Gardaí ‘at risk’ due to lack of prisoner van in rural district

 

 

Gardaí attached to a rural district have told management they now fear for their personal safety due to a lack of adequate transport.

Officers based at Milford station in Donegal have in recent months suffered both verbal and physical abuse at the hands of detainees because the station has no patrol van on site.

The situation has reached such a dire level, Gardaí are considering taking action against the force under health and safety rules, the Irish Independent can reveal.

In one disturbing incident, three officers were forced to disembark a Garda vehicle after a man with a raft of convictions began indiscriminately spitting on them.
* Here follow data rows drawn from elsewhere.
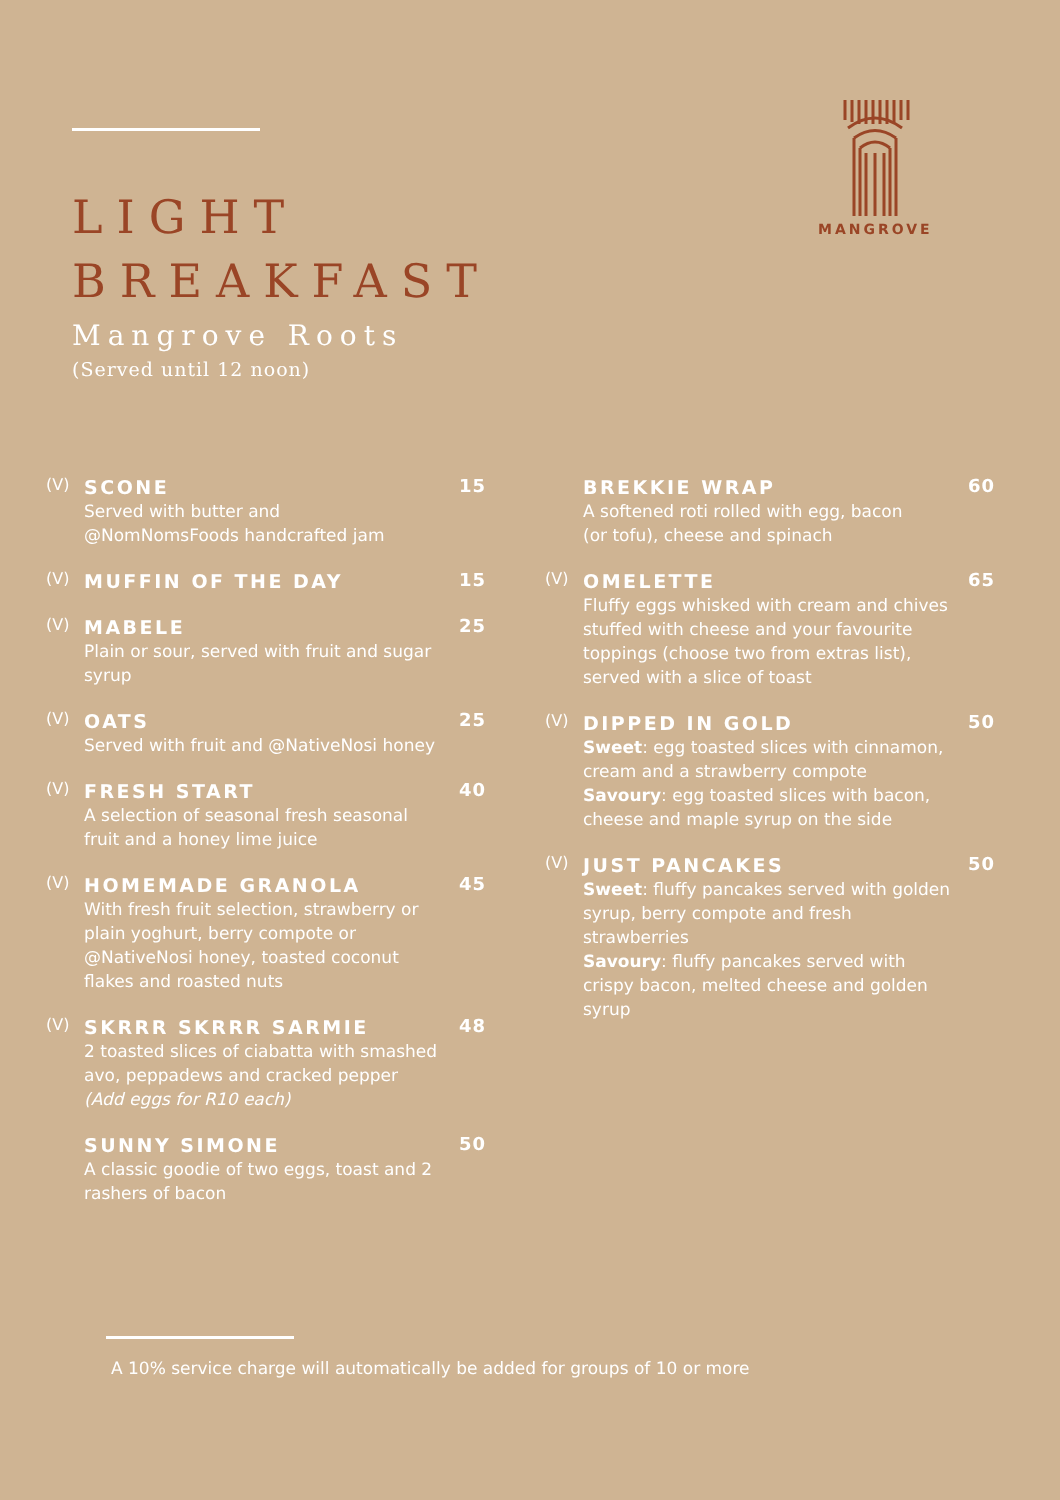LIGHT
BREAKFAST
Mangrove Roots
(Served until 12 noon)
MANGROVE
(V)
SCONE
Served with butter and
@NomNomsFoods handcrafted jam
15
(V)
MUFFIN OF THE DAY
15
(V)
MABELE
Plain or sour, served with fruit and sugar syrup
25
(V)
OATS
Served with fruit and @NativeNosi honey
25
(V)
FRESH START
A selection of seasonal fresh seasonal
fruit and a honey lime juice
40
(V)
HOMEMADE GRANOLA
With fresh fruit selection, strawberry or plain yoghurt, berry compote or @NativeNosi honey, toasted coconut flakes and roasted nuts
45
(V)
SKRRR SKRRR SARMIE
2 toasted slices of ciabatta with smashed avo, peppadews and cracked pepper
(Add eggs for R10 each)
48
SUNNY SIMONE
A classic goodie of two eggs, toast and 2 rashers of bacon
50
BREKKIE WRAP
A softened roti rolled with egg, bacon
(or tofu), cheese and spinach
60
(V)
OMELETTE
Fluffy eggs whisked with cream and chives stuffed with cheese and your favourite toppings (choose two from extras list), served with a slice of toast
65
(V)
DIPPED IN GOLD
Sweet: egg toasted slices with cinnamon, cream and a strawberry compote
Savoury: egg toasted slices with bacon, cheese and maple syrup on the side
50
(V)
JUST PANCAKES
Sweet: fluffy pancakes served with golden syrup, berry compote and fresh strawberries
Savoury: fluffy pancakes served with crispy bacon, melted cheese and golden syrup
50
A 10% service charge will automatically be added for groups of 10 or more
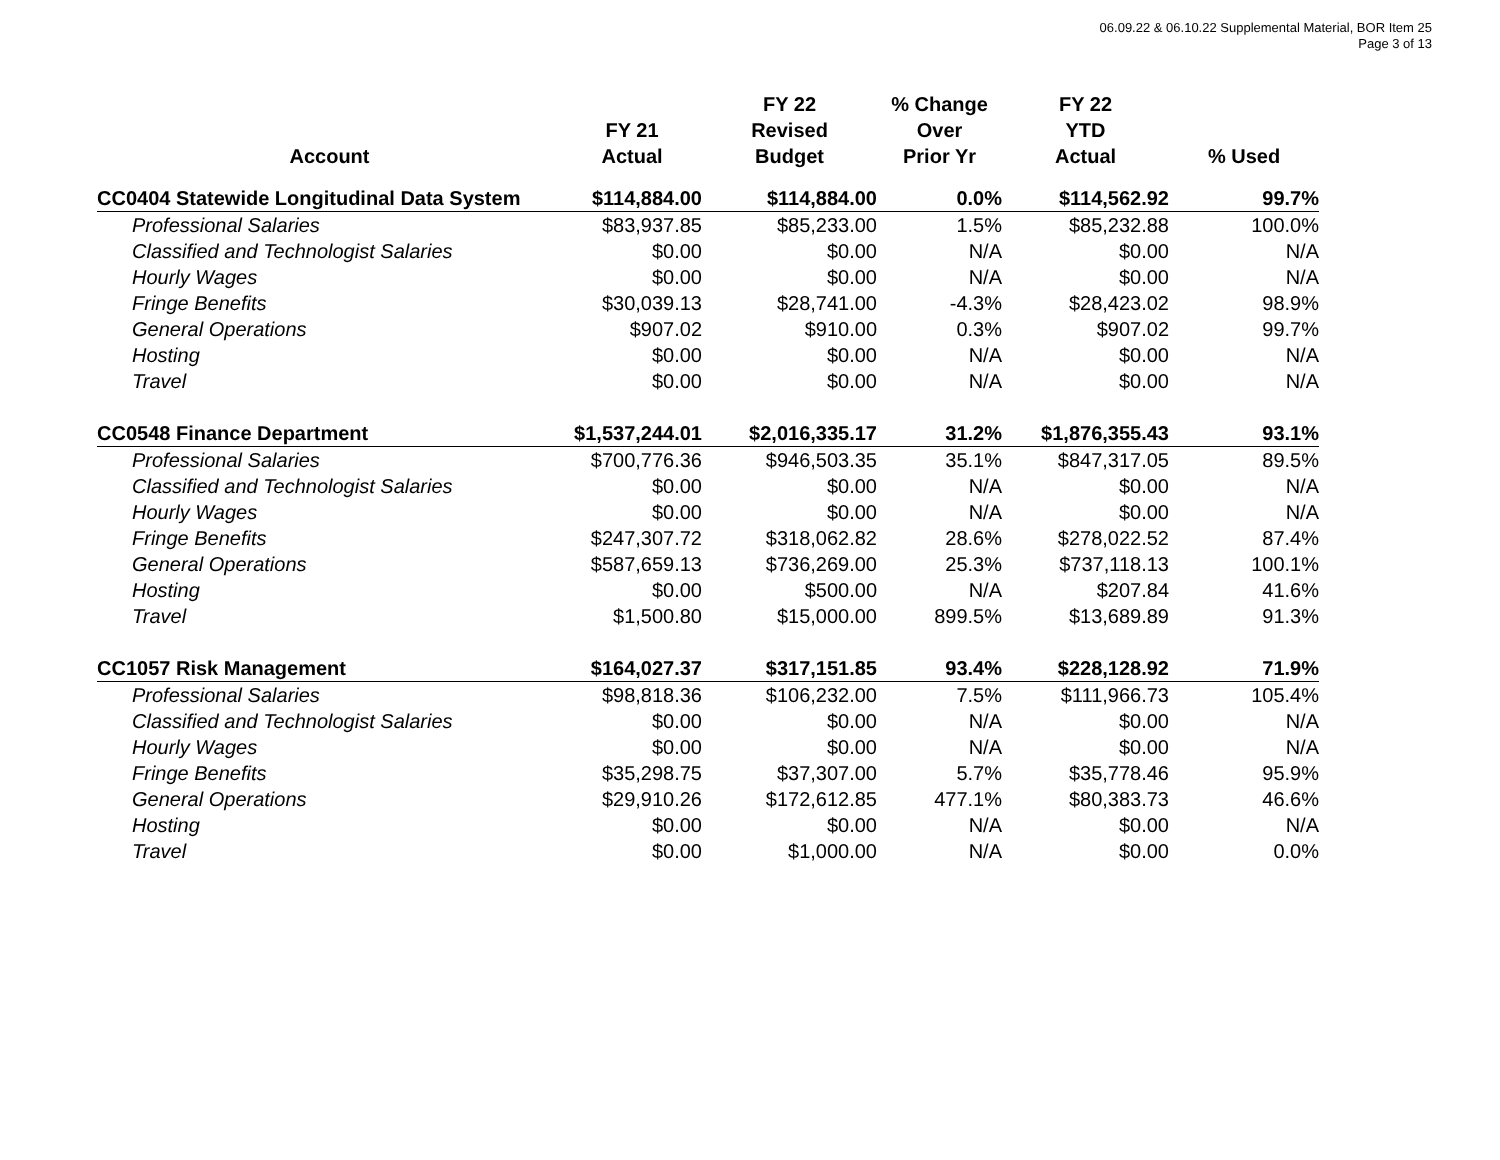06.09.22 & 06.10.22 Supplemental Material, BOR Item 25
Page 3 of 13
| Account | FY 21 Actual | FY 22 Revised Budget | % Change Over Prior Yr | FY 22 YTD Actual | % Used |
| --- | --- | --- | --- | --- | --- |
| CC0404 Statewide Longitudinal Data System | $114,884.00 | $114,884.00 | 0.0% | $114,562.92 | 99.7% |
| Professional Salaries | $83,937.85 | $85,233.00 | 1.5% | $85,232.88 | 100.0% |
| Classified and Technologist Salaries | $0.00 | $0.00 | N/A | $0.00 | N/A |
| Hourly Wages | $0.00 | $0.00 | N/A | $0.00 | N/A |
| Fringe Benefits | $30,039.13 | $28,741.00 | -4.3% | $28,423.02 | 98.9% |
| General Operations | $907.02 | $910.00 | 0.3% | $907.02 | 99.7% |
| Hosting | $0.00 | $0.00 | N/A | $0.00 | N/A |
| Travel | $0.00 | $0.00 | N/A | $0.00 | N/A |
| CC0548 Finance Department | $1,537,244.01 | $2,016,335.17 | 31.2% | $1,876,355.43 | 93.1% |
| Professional Salaries | $700,776.36 | $946,503.35 | 35.1% | $847,317.05 | 89.5% |
| Classified and Technologist Salaries | $0.00 | $0.00 | N/A | $0.00 | N/A |
| Hourly Wages | $0.00 | $0.00 | N/A | $0.00 | N/A |
| Fringe Benefits | $247,307.72 | $318,062.82 | 28.6% | $278,022.52 | 87.4% |
| General Operations | $587,659.13 | $736,269.00 | 25.3% | $737,118.13 | 100.1% |
| Hosting | $0.00 | $500.00 | N/A | $207.84 | 41.6% |
| Travel | $1,500.80 | $15,000.00 | 899.5% | $13,689.89 | 91.3% |
| CC1057 Risk Management | $164,027.37 | $317,151.85 | 93.4% | $228,128.92 | 71.9% |
| Professional Salaries | $98,818.36 | $106,232.00 | 7.5% | $111,966.73 | 105.4% |
| Classified and Technologist Salaries | $0.00 | $0.00 | N/A | $0.00 | N/A |
| Hourly Wages | $0.00 | $0.00 | N/A | $0.00 | N/A |
| Fringe Benefits | $35,298.75 | $37,307.00 | 5.7% | $35,778.46 | 95.9% |
| General Operations | $29,910.26 | $172,612.85 | 477.1% | $80,383.73 | 46.6% |
| Hosting | $0.00 | $0.00 | N/A | $0.00 | N/A |
| Travel | $0.00 | $1,000.00 | N/A | $0.00 | 0.0% |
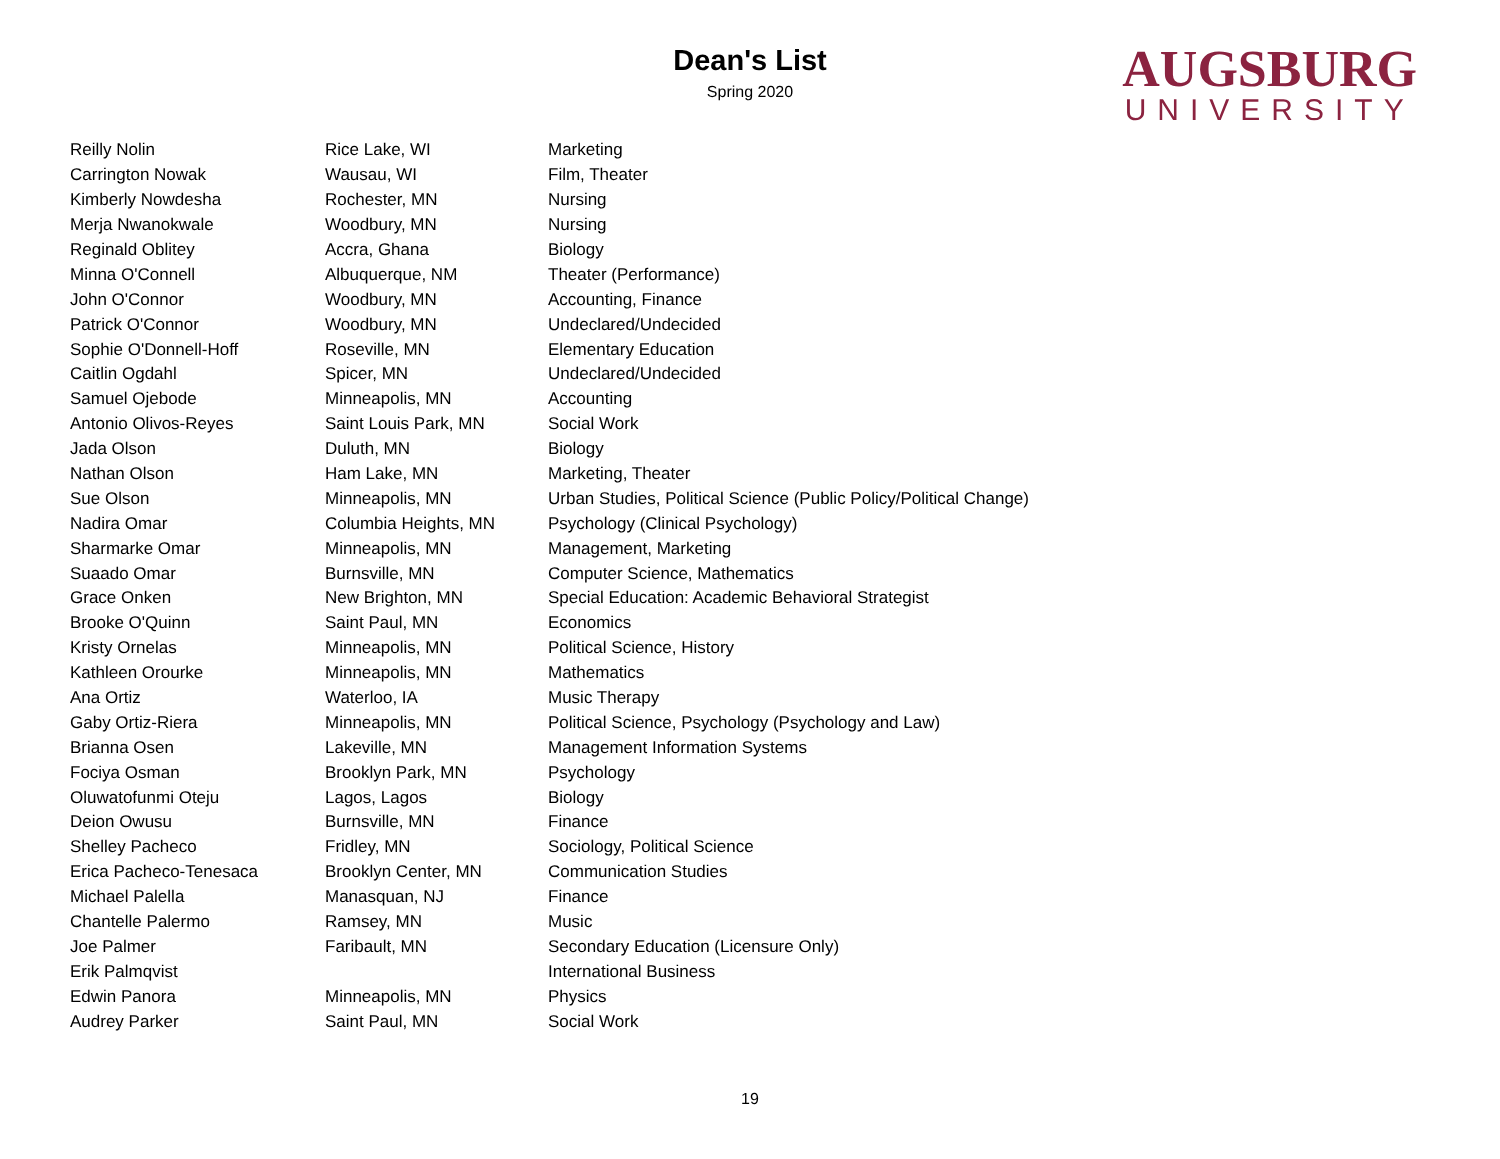Dean's List
Spring 2020
AUGSBURG
UNIVERSITY
| Reilly Nolin | Rice Lake, WI | Marketing |
| Carrington Nowak | Wausau, WI | Film, Theater |
| Kimberly Nowdesha | Rochester, MN | Nursing |
| Merja Nwanokwale | Woodbury, MN | Nursing |
| Reginald Oblitey | Accra, Ghana | Biology |
| Minna O'Connell | Albuquerque, NM | Theater (Performance) |
| John O'Connor | Woodbury, MN | Accounting, Finance |
| Patrick O'Connor | Woodbury, MN | Undeclared/Undecided |
| Sophie O'Donnell-Hoff | Roseville, MN | Elementary Education |
| Caitlin Ogdahl | Spicer, MN | Undeclared/Undecided |
| Samuel Ojebode | Minneapolis, MN | Accounting |
| Antonio Olivos-Reyes | Saint Louis Park, MN | Social Work |
| Jada Olson | Duluth, MN | Biology |
| Nathan Olson | Ham Lake, MN | Marketing, Theater |
| Sue Olson | Minneapolis, MN | Urban Studies, Political Science (Public Policy/Political Change) |
| Nadira Omar | Columbia Heights, MN | Psychology (Clinical Psychology) |
| Sharmarke Omar | Minneapolis, MN | Management, Marketing |
| Suaado Omar | Burnsville, MN | Computer Science, Mathematics |
| Grace Onken | New Brighton, MN | Special Education: Academic Behavioral Strategist |
| Brooke O'Quinn | Saint Paul, MN | Economics |
| Kristy Ornelas | Minneapolis, MN | Political Science, History |
| Kathleen Orourke | Minneapolis, MN | Mathematics |
| Ana Ortiz | Waterloo, IA | Music Therapy |
| Gaby Ortiz-Riera | Minneapolis, MN | Political Science, Psychology (Psychology and Law) |
| Brianna Osen | Lakeville, MN | Management Information Systems |
| Fociya Osman | Brooklyn Park, MN | Psychology |
| Oluwatofunmi Oteju | Lagos, Lagos | Biology |
| Deion Owusu | Burnsville, MN | Finance |
| Shelley Pacheco | Fridley, MN | Sociology, Political Science |
| Erica Pacheco-Tenesaca | Brooklyn Center, MN | Communication Studies |
| Michael Palella | Manasquan, NJ | Finance |
| Chantelle Palermo | Ramsey, MN | Music |
| Joe Palmer | Faribault, MN | Secondary Education (Licensure Only) |
| Erik Palmqvist | | International Business |
| Edwin Panora | Minneapolis, MN | Physics |
| Audrey Parker | Saint Paul, MN | Social Work |
19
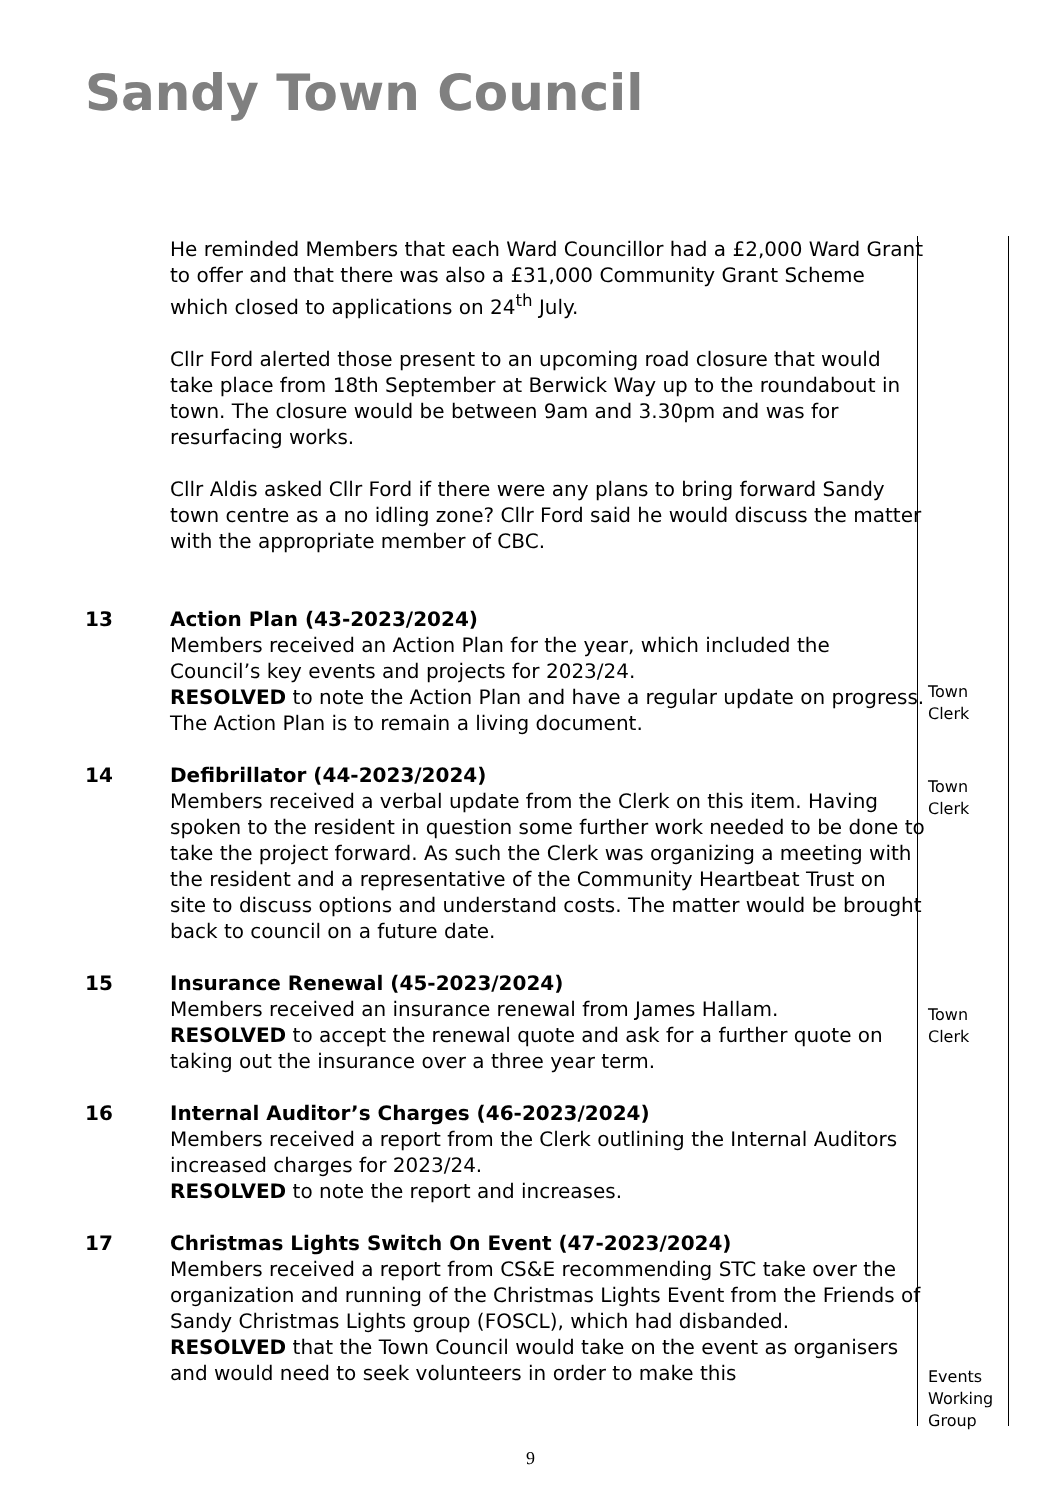Sandy Town Council
He reminded Members that each Ward Councillor had a £2,000 Ward Grant to offer and that there was also a £31,000 Community Grant Scheme which closed to applications on 24<sup>th</sup> July.
Cllr Ford alerted those present to an upcoming road closure that would take place from 18th September at Berwick Way up to the roundabout in town. The closure would be between 9am and 3.30pm and was for resurfacing works.
Cllr Aldis asked Cllr Ford if there were any plans to bring forward Sandy town centre as a no idling zone? Cllr Ford said he would discuss the matter with the appropriate member of CBC.
13 Action Plan (43-2023/2024)
Members received an Action Plan for the year, which included the Council’s key events and projects for 2023/24.
RESOLVED to note the Action Plan and have a regular update on progress. The Action Plan is to remain a living document.
14 Defibrillator (44-2023/2024)
Members received a verbal update from the Clerk on this item. Having spoken to the resident in question some further work needed to be done to take the project forward. As such the Clerk was organizing a meeting with the resident and a representative of the Community Heartbeat Trust on site to discuss options and understand costs. The matter would be brought back to council on a future date.
15 Insurance Renewal (45-2023/2024)
Members received an insurance renewal from James Hallam.
RESOLVED to accept the renewal quote and ask for a further quote on taking out the insurance over a three year term.
16 Internal Auditor’s Charges (46-2023/2024)
Members received a report from the Clerk outlining the Internal Auditors increased charges for 2023/24.
RESOLVED to note the report and increases.
17 Christmas Lights Switch On Event (47-2023/2024)
Members received a report from CS&E recommending STC take over the organization and running of the Christmas Lights Event from the Friends of Sandy Christmas Lights group (FOSCL), which had disbanded.
RESOLVED that the Town Council would take on the event as organisers and would need to seek volunteers in order to make this
Town
Clerk
Town
Clerk
Town
Clerk
Events
Working
Group
9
The Gardaí waited on the side of the road for a prisoner patrol van to arrive from a station located 30km away in Letterkenny.

The criminal in question is well-known to Gardaí, and sources said it was entirely unsuitable for him to be transferred in the back of a routine patrol car.

The patrol car itself was grounded for several days because it was contaminated with saliva.

Officers at Milford have repeatedly pleaded with Garda management for a new public order van after the original was withdrawn in 2013.

The Garda Representative Association (GRA) has also warned that members’ safety would be put at risk unless the vehicle fleet was upgraded. A detailed business plan sent to management states that there are health and safety issues associated with transporting individuals’ long distances – as is often the case in rural Donegal.

“Members are in real danger of being assaulted or injured, and the only way to reduce this risk is to have a public order van with cell accommodation available,” the plan states.

“Failure to replace the van will result in public order incidents being more resource intensive, reduce the efficiency of personnel development, and expose the organisation to significant risk of litigation.”

Despite the detailed business plan being presented, Garda management has to date failed to provide a replacement vehicle. This is despite the fact that Deputy Garda Commissioner Donal O’Cualáin told a recent Oireachtas committee hearing that management had improved morale in the force by renewing Garda fleets.

Contacted last night, the GRA representative in Donegal, Brendan O’Connor, confirmed that members were considering taken action under health and safety legislation.

“Certainly the lack of proper Garda vehicles, and the failure to provide proper prisoner transport, has resulted in significant health and safety hazards,” Garda O’Connor said.

“I am coming under pressure from Gardaí to take action on their behalf, because the situation is becoming intolerable.”